• Hardware Platform (Jetson / GPU) GPU • DeepStream Version 6.2 • JetPack Version (valid for Jetson only) • TensorRT Version • NVIDIA GPU Driver Version (valid for GPU only) 525 • Issue Type( questions, new requirements, bugs) questions
I have a question about running DeepStream with Triton Inference Server for an ONNX model with batch_size=1. I read the deepstream-test3 and then I found the line if(pgie_batch_size != number_sources). If I understand correctly, if multi sources are given, the model will run with batch_size > 1. However, if my ONNX model only supports batch_size=1, how will DeepStream handle it? For example, will it run inference sequentially each input source (batch_size=1) before run downstream components?

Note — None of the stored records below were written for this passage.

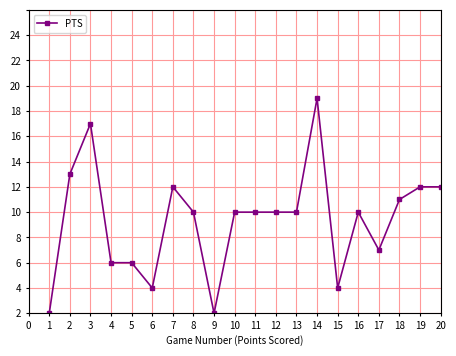

Is this an area chart (filled region under the line)?

No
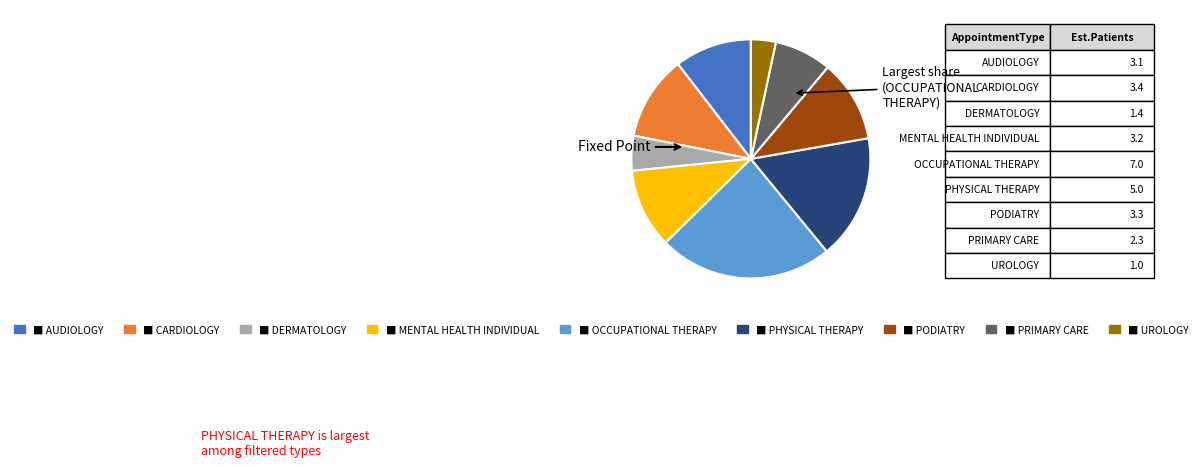

Is there a majority slice in this chart?

No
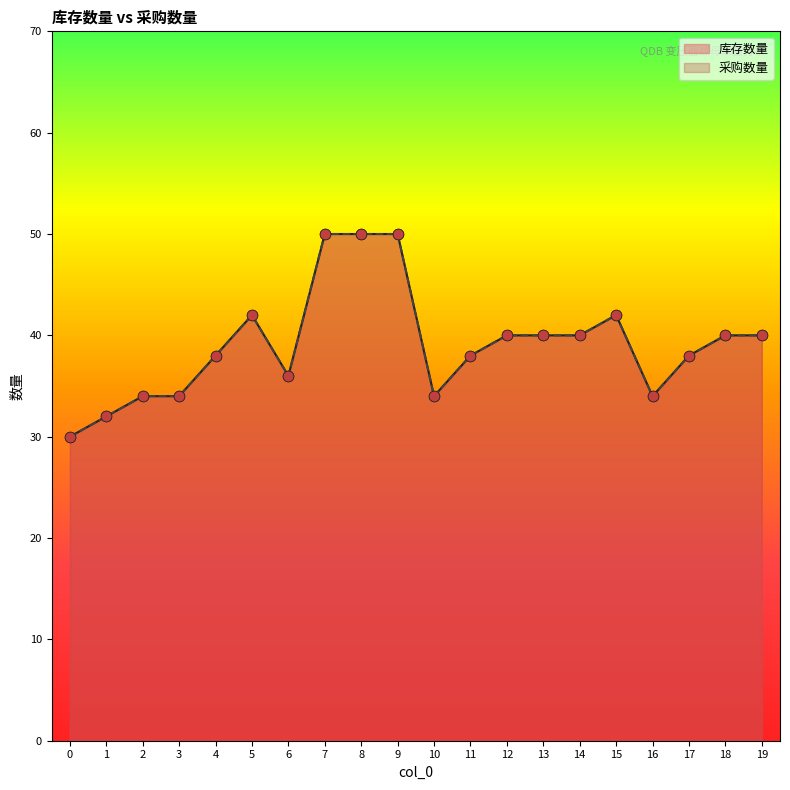

At which category is the sum across all series the highest?

7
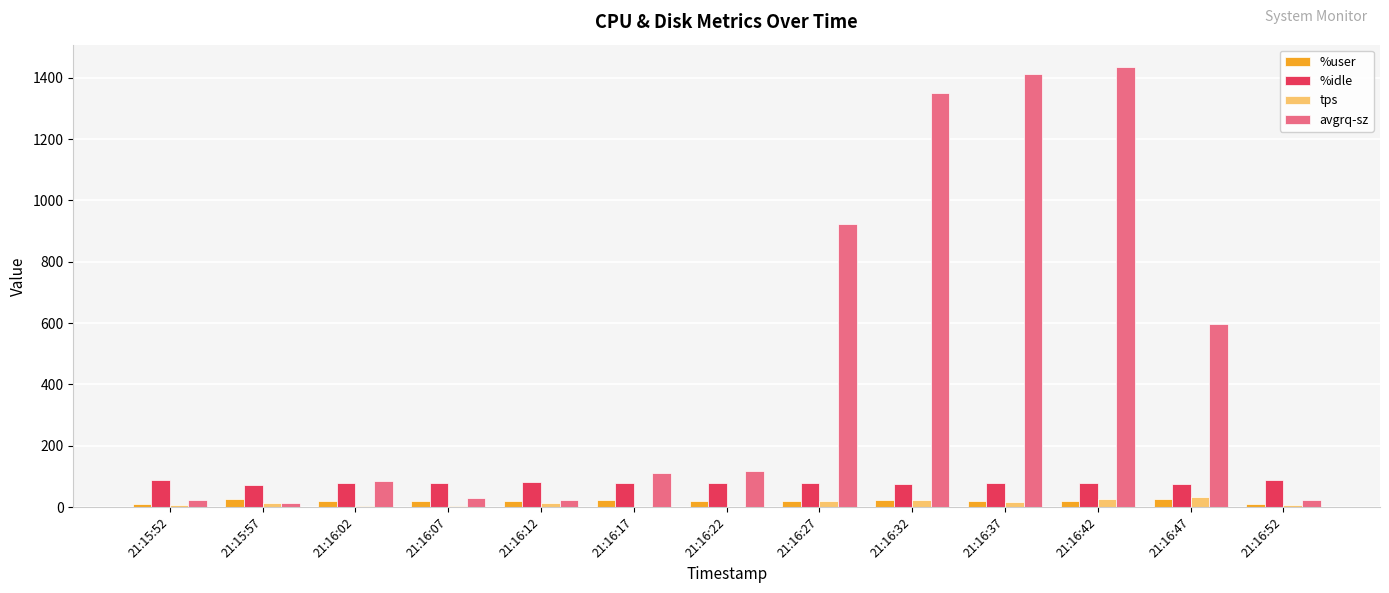

Are the bars horizontal?

No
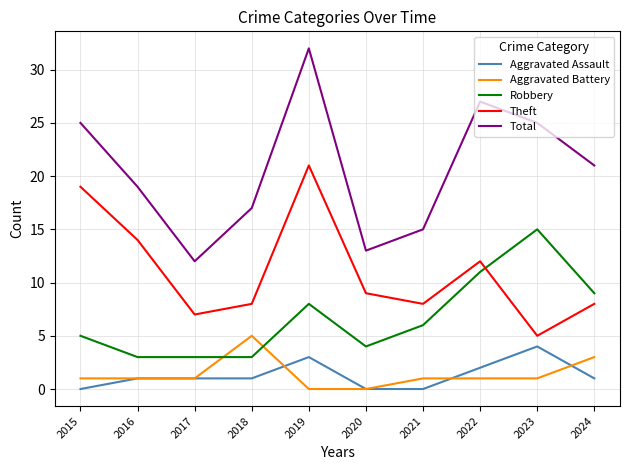

Is this an area chart (filled region under the line)?

No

yes, deepstream nvinferserver plugin will send batch data to trtion server, and the batch number of data will not be more than nvinferser’s batch-size, nvinferserver is opensource in DeepStream6.2, you can check in GstNvInferServerImpl::processFullFrame.
nvinferserver will leverage triton to do model inference, triton will give error if received data’s batch-size is more than model 's max_batch_size,
but according to if(pgie_batch_size != number_sources), the code will override batch_size to 3 if three streams are used, is it correct? If that is the case, we will get error because three streams (batch_size=3) doesn’t match the batch size required by the model? Or is there anyway to run three streams with an ONNX model that only support batch_size=1?
Sorry if my question is not clear. My concern is streammux’s batch-size=number_sources and the code overrides pgie_batch_size=number_sources. If three streams are used, then number_sources=3. In this case, you said that you can set pgie’s batch-size to 1 if model only supports 1 batch, so streamux_batch_size=3 and pgie_batch_size=1 won’t match?
In other words, streammux will create a batch_size=3 while pgie only expects batch_size=1, then the code will crash, won’t it?
yes, if dose not match, nvinferserver will only send max-batch-size data every time, please refer to GstNvInferServerImpl::processFullFrame, espicialy this line:
for (uint32_t batchIdx = 0; i < numFilled && batchIdx < maxBatchSize();
@fanzh Another question is if my onnx model can support batch_size=3 and I run output parsing in python, how can I know which output comes from which streams inside the pgie_src_pad_buffer_probe so that I can run bounding boxes drawing and pose visualization for each stream and then send the visualization back to the right stream?